Después vinieron «Flamenco» (1987) y su obra cumbre, «Mi tiempo» (1990). En 1994, Enrique Morente le produjo «Maestros» (1994), con el que el cantaor granadino quiso inaugurar su sello, Discos Probeticos. Y por último, en 1996, «Alcázar de Cristal», su último disco hasta «Parque de María Luisa». Fue en ese momento cuando el mundo se le hizo pedazos: primero le diagnosticaron el síndrome bipolar y, pocos meses después, su padre, el mismo que había alimentado su talento, se suicidaba. «Estuve a punto de morirme después de él, imagínate lo que pasé. Tocaba dos acordes y tenía que guardar la guitarra. Me tiré dos años sin poder salir de la cama y hasta le cogí miedo a salir a la calle», asegura.

El rescate de Morente

A la profunda depresión se sumaron sus problemas con el alcohol. Se quedó sin familia, sin casa y sin carrera. Fue como si se lo hubiera tragado la tierra. Su nombre dejó de escucharse varios años. Su vida en Madrid, donde llegó a dormir en la calle, se convirtió en un infierno. La academia de flamenco Amor de Dios, situada en el Mercado de Antón Martín, le dio cobijo. Durmió en el sofá de su sede durante años. Y más tarde fue Morente quien vino en su ayuda: «Pocos amigos he tenido como Enrique. Me ayudó con la depresión, me llevó a Granada y me buscó alojamiento en casa de un amigo suyo. Se pasaba todos los días conmigo. Me llevó a médicos y me pagó todas las medicinas que necesitaba para curarme. Y después me llevó de gira con él. Decía que le gustaba mucho mi forma de tocar».

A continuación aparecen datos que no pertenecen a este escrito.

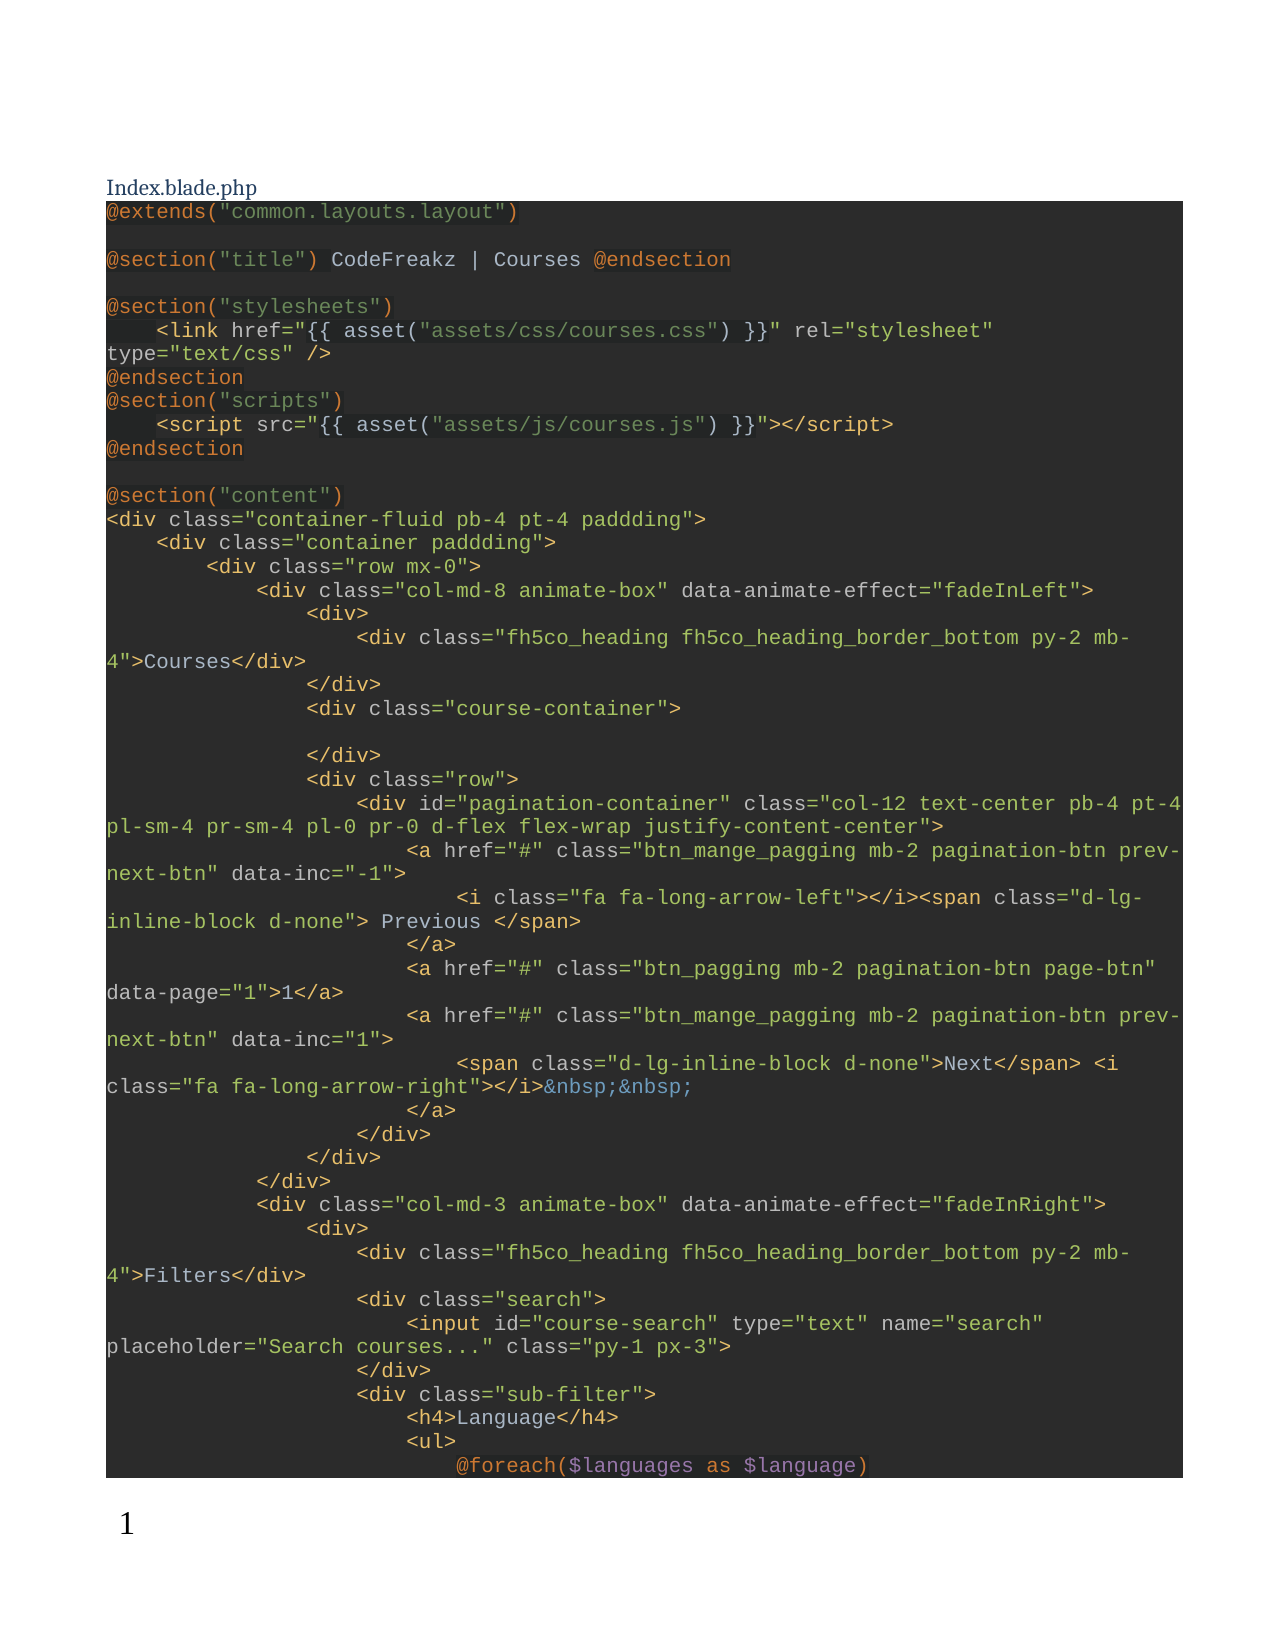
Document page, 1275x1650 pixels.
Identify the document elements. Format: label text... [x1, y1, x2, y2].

subtitle Index.blade.php [106, 175, 1183, 201]
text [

Cuando dio con el tratamiento correcto, se retiró un año a la sierra de Huelva para apartarse de los malos vicios. Los más grandes del flamenco incluso le rindieron un homenaje para recaudar dinero con el que pudiera seguir con su recuperación. No faltó nadie. En el teatro del Ateneo Cultural de Madrid se pudo ver, incluso, a los hermanos Coen y a la actriz Frances McDormand. Y cuando todos pensaban que había abandonado el lado oscuro, llegó aquella condena tardía, con un contrato sobre la mesa para inaugurar la Bienal de Sevilla.

«La guitarra en la prisión ha sido como un desahogo. Una terapia que me quitaba todo el malestar y los nervios cuando me sentía mal». Riqueni recuerda ahora a aquel gitano joven que siempre le estaba escuchando en el patio, en silencio, pero nunca se atrevía a decirle nada. Hasta que un día se le acercó, tímido, para decirle: «Estás hecho un fenómeno, ¡qué pedazo de guitarrista! Sigue así».